Description

Integrating human knowledge and AI techniques for better diagnosis and effective predictive maintenance of high tech systems.

Problem Context

The Dutch Industry is at the forefront of innovation in high-tech systems like those for the professional printing industry, where increasing throughput and product quality is offered at lower and lower costs. Meeting their clients’ demands, the companies that build these systems need to guarantee carefree high-performance workflows based on their systems with no unexpected downtimes as well as short maintenance and repair times. With the CareFree project, TNO Embedded Systems Innovation (ESI) and the industrial partner Canon Production Printing (CPP, formerly Océ) want to demonstrate the potential of AI to do just that. The goal of the overall project is to generate AI fueled with engineering knowledge and data insights to provide novel and more efficient tools to manage the maintenance of professional printers.

A challenge for this goal is that the diagnosis and prognosis of high-tech systems (like professional printers) is very complex. Together, the diagnosis and prognosis of the systems are meant to ensure the lasting performance of the overall system– and not merely to prevent the breakdown of its parts. We face control loops that interweave on various timescales to optimize system-level behavior. As these loops respond to differences in tasks and circumstances, but also to increasing wear and tear, they realize adaptive behavior that can mask indicators of failures or future breakdowns.

Solution

Given the complexity in the diagnosis and prognosis of high-tech systems, at TNO ESI, we concluded that we require Hybrid AI to accomplish our goal.

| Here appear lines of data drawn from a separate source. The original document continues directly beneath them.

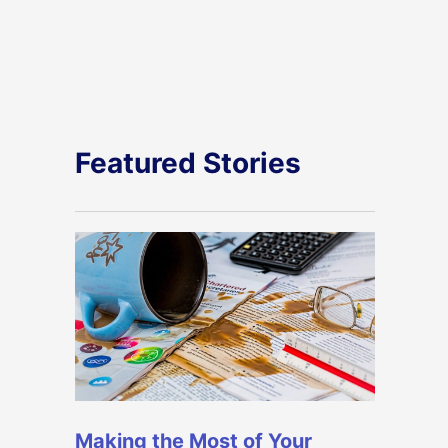
Featured Stories
Making the Most of Your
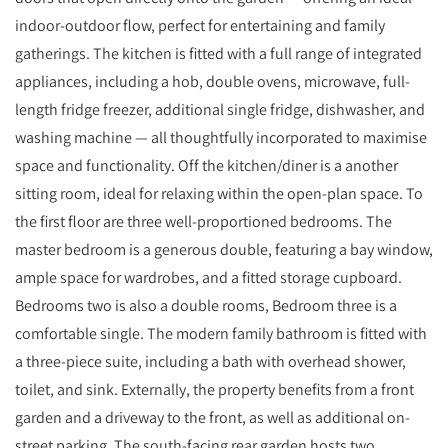
indoor-outdoor flow, perfect for entertaining and family
gatherings. The kitchen is fitted with a full range of integrated
appliances, including a hob, double ovens, microwave, full-
length fridge freezer, additional single fridge, dishwasher, and
washing machine — all thoughtfully incorporated to maximise
space and functionality. Off the kitchen/diner is a another
sitting room, ideal for relaxing within the open-plan space. To
the first floor are three well-proportioned bedrooms. The
master bedroom is a generous double, featuring a bay window,
ample space for wardrobes, and a fitted storage cupboard.
Bedrooms two is also a double rooms, Bedroom three is a
comfortable single. The modern family bathroom is fitted with
a three-piece suite, including a bath with overhead shower,
toilet, and sink. Externally, the property benefits from a front
garden and a driveway to the front, as well as additional on-
street parking. The south-facing rear garden hosts two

Specifically, we require an AI system that can perform probabilistic and causal reasoning. To this end, we decided to implement Bayesian networks. The Bayesian networks are generated within a multi-step process that compiles nets from network fragments which represent diagnostic models for components and their relations which we extract from system specifications and other sources, like FMECAs. While some of the probabilistic parameters of the Bayesian networks are bound to functions, others, like failure rates, are learned from data.

Approach

With this hybrid approach we were able to reach valid diagnosis for several test scenarios. This confirmed our choice and motivated us in carrying on with our research. Our current research focuses on a variety of topics. Firstly, we are looking for a means to model control loops, as the Bayesian network cannot contain loops. Secondly, we want to be able to diagnose operational degradation, rather than only full system failures. With an eye on interventions, we are interested in investigating how information gathered from a series of “active tests” can effectively be combined (since such an active test changes the system). We are also interested in the use of test strategies. Which tests should be performed to give maximal discriminative diagnostic evidence at the lowest cost? Finally, we want to perform some data driven optimization, where the models are customized on the basis of printer usage.

Results

Within this project, several important achievements were made. Firstly, we have demonstrated the feasibility of AI-based diagnosis within the industrial application domain, deploying prototype Bayesian networks for the diagnosis of modules of a Canon printer. We also developed a technology that can automate the creation of the Bayesian network's diagnostic reasoning engine based on system-level descriptions. This technology demonstrated the use of a Bayesian network as a valid system level reasoner and demonstrated that it is a scalable approach towards diagnosis of large industrial systems.

Rather than a static diagnosis, we have defined an initial process for an iterative diagnosis where evidence is added incrementally resulting in convergence on a limited set of plausible root-causes. This is the result of an entropy based calculation that determines the best subsequent test to be done, in the sense that it will provide the most discriminative information for diagnosis at the lowest possible cost.

To deal with the challenge of timescales, we have developed an initial approach to model performance aspects and how to integrate them in the Bayesian network. This entails behavior over time and typically models the effects of wear and tear in a machine. We have furthermore defined a capability or functional hierarchy based approach specifically to model (control) loops and demonstrated its correctness by a comparison with a time expansion and subsequent absorption approach on the Bayesian networks. The latter is by definition correct but unpractical for engineering purposes.

Finally, we have defined modeling templates for specific situations in the domain. For example to model the effects of a short-to-ground. Contrary to normal failure effects that only operate downstream, a short-to-ground also has an effect upstream. Bringing everything together, we built a demonstrator to show the feasibility and working principles of the proposed Bayesian iterative diagnosis of industrial systems.